Сколько стоит корона (СИ) - Коновалова Екатерина Сергеевна. Страница 41

На площади было пусто. Лавки никто не потрудился заколотить, и теперь они скалились пустыми окнами. Повсюду валялись груды мусора, который просто выбрасывали из домов перед бегством. Те люди, которые остались, где-то затаились. Оглядев груды обломков и нечистот, Дойл скривился, внезапно ощутив мощный прилив стыда за собственное малодушие. Он не желал уподобляться черни, которой страх застит глаза. Тем не менее, он успокоил коня и сделал знак следовавшему за ним отряду стражи отстать. Зачем-то подъехал к одной из куч досок и деревянных обломков, внимательно ее рассмотрел. Позднее нужно будет отдать приказ гарнизону убрать весь этот мусор -- чтобы случайно не начался пожар.

Потом он объехал несколько домов -- и убедился в том, что они по-прежнему обитаемы. Сбежали многие -- но многие и остались. Когда чума накроет город целиком, умрут сотни, даже тысячи.

Наконец, откладывать дело больше не оставалось никакой возможности, и он тронулся к докам. Но не доехал -- остановился возле дома леди Харроу. Он тоже был темным, но не казался таким пустым, как остальные -- возможно, потому что Дойл в душе хотел видеть этот дом живым. Некоторое время он разглядывал темноту за закрытыми ставнями и плотно, до хруста стискивал зубы.

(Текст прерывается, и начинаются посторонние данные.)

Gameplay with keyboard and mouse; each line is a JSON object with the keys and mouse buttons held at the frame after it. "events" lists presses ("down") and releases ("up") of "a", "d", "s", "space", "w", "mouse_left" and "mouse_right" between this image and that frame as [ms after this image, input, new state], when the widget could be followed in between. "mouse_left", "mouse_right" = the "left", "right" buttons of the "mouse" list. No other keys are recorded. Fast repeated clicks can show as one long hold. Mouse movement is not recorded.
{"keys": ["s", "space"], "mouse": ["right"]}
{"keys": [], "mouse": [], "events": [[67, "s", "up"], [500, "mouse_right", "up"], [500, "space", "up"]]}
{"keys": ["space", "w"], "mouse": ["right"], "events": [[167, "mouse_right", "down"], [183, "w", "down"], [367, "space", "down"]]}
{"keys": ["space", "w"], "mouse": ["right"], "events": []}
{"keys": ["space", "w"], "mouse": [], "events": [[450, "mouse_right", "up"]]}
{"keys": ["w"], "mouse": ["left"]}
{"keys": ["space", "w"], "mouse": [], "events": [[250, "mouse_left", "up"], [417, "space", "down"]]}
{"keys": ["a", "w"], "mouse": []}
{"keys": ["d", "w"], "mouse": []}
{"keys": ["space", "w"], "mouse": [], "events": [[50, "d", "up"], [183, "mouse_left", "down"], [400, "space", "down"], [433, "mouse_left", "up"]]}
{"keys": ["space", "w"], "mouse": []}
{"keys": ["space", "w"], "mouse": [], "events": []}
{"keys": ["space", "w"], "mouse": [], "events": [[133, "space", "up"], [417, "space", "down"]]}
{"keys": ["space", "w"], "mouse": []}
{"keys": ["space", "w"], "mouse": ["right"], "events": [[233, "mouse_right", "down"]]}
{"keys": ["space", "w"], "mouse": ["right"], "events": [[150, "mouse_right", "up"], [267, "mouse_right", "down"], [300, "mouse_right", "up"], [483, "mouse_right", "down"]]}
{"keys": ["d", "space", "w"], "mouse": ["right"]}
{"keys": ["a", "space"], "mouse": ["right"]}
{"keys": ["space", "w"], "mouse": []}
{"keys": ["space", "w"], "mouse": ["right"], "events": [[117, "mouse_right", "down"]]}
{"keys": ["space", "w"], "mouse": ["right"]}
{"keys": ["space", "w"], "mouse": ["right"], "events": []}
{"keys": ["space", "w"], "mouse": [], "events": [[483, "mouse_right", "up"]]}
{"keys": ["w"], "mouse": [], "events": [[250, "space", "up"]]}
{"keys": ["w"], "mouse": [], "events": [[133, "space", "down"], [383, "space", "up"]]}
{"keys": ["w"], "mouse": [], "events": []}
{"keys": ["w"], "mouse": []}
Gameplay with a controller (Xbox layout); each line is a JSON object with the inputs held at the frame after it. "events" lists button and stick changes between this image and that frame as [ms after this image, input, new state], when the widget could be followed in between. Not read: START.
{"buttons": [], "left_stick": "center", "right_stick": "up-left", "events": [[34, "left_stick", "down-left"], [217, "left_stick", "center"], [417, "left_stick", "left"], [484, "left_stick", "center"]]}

Он был рад, что эта женщина послушалась его совета, граничащего с приказом, и уехала подальше. И был рад тому, что она сделала это с достоинством. Дом был закрыт, приведен в порядок -- как будто она отправлялась на лето в свое имение, а не бежала от чумы. В груди кольнуло, и словно в шутку самому себе Дойл пообещал -- если судьба распорядится так, что он встретит леди Харроу снова, он предложит ей брак. Откажет (что вероятно), значит, откажет -- но, играя в следующий раз со смертью, он будет знать, что попытался.

Неожиданно в глубине дома что-то скрипнуло. Дойл схватился за меч и насторожился. Заскрипело опять. Стукнуло. Медленно приоткрылась входная дверь, и из нее выглянул старый слуга леди Харроу.

-- Высокий господин, -- проскрипел натужно, как будто не привык говорить, -- хозяйка желает знать, не войдете ли вы.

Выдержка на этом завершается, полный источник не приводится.